Tesla Ditches California’s Clean Energy Commission Funding Over Payment Issues


Tesla Ditches California’s Clean Energy Commission Funding Over Payment Issues

Tesla tells CEC that their EV charging infrastructure requirements are too much trouble and aren’t worth the money.  

Tesla,Supercharger projects,California Energy Commission,funding,payment infrastructure requirements,Magic Dock,CCS connectors,California,Supercharger,EV charging

Tesla has recently decided to forego millions of dollars in funding from the California Energy Commission (CEC) for four Supercharger projects that were set to be built in California. The projects were set to include a total of 420 charging stalls, with the largest Supercharger station having a total of 164 stalls. Each project was designated to give the company up to $1.6 million.


In a letter from Jennifer Cohen, Tesla’s California Policy and Business Development lead, Tesla’s decision was made due to the “unnecessarily cumbersome payment infrastructure requirements” that were part of the program’s criteria.


These requirements included multiple point-of-sale methods, such as credit or debit cards, and payment through mobile apps, which were not compatible with Tesla’s Superchargers’ payment systems. Since Tesla Superchargers do not have screens to handle point-of-sale payments, retrofitting these systems would have been prohibitively expensive for Tesla.


“The California Clean Energy Commission (CEC) has been a great visionary in the expansion of electric vehicle (EV) charging infrastructure in California. Unfortunately, due to unnecessarily cumbersome payment infrastructure requirements, we are unable to utilize this award,” Cohen explained in the letter.


Although Tesla is not accepting funding from the CEC, it does not necessarily mean that these projects will be canceled.
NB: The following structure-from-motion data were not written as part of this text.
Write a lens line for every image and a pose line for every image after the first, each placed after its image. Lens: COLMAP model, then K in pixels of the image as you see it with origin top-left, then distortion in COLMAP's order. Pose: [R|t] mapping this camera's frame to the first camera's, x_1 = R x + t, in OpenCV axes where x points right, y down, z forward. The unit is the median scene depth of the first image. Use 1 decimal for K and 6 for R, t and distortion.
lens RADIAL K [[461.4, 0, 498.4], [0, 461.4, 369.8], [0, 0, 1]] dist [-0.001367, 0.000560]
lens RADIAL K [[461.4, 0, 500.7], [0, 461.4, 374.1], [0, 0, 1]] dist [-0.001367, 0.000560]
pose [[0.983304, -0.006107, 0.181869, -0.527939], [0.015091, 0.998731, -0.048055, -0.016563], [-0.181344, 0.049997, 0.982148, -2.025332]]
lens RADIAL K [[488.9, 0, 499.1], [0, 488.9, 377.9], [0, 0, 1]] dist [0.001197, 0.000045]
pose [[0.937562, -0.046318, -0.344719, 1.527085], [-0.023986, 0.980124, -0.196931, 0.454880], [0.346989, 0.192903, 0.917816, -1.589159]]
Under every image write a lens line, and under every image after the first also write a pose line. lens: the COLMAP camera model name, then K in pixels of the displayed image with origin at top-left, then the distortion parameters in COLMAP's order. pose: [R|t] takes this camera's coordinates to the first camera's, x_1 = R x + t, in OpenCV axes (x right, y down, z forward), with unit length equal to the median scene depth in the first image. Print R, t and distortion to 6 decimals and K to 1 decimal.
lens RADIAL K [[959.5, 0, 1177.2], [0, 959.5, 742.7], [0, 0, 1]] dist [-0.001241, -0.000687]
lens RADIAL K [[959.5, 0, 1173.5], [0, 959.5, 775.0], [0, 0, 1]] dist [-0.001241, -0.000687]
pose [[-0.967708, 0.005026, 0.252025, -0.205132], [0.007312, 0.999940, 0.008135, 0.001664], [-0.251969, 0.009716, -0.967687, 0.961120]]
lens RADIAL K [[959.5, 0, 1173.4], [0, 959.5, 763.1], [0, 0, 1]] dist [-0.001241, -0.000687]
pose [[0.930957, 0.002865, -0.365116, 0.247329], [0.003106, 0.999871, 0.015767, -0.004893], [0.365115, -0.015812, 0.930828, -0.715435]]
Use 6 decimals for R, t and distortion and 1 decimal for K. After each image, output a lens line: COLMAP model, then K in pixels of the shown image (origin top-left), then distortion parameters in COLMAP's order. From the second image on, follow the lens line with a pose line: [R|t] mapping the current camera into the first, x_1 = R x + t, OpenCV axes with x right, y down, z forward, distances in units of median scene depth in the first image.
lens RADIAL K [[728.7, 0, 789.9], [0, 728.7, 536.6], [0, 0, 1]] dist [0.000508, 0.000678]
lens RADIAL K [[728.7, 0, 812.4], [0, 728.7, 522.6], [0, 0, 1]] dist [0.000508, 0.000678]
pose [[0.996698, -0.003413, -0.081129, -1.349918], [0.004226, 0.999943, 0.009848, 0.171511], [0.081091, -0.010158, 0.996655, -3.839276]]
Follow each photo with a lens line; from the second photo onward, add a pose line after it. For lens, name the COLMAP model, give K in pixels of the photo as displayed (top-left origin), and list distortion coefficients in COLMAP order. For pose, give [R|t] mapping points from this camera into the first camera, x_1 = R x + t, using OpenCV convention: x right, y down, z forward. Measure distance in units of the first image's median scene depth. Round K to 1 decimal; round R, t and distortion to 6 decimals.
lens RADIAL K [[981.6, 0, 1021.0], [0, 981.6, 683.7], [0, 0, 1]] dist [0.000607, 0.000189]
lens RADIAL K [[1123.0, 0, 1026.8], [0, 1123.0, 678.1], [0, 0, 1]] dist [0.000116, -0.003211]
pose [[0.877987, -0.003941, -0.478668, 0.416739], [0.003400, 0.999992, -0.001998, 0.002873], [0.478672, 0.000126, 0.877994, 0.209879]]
There may still be changes to the project’s details. Each project was required to have a minimum of 50% CCS connectors to receive the grant. Tesla has recently started deploying their built-in CCS adapters through its Magic Dock to Supercharger sites in New York and California. This move has opened up 11 Supercharger stations to EVs from other auto manufacturers, with more to come in the future as Tesla aims to open 3,500 stalls by the end of 2024.


Tesla’s position is understandable given that Supercharger has the largest number of Ultrafast DC charging stations in the US. Both CEC and the U.S. federal government should consider the complexity and cost involved in requiring Tesla to retrofit Supercharger to accommodate point-of-sale payments. The business value simply doesn’t justify the cost for Tesla. It would also be a setback for state and federal government EV charging network expansion ambitions as they would be cutting themselves, and more importantly, EV drivers off from key EV charging facilities along state and local highways that are presently owned or under development by Tesla.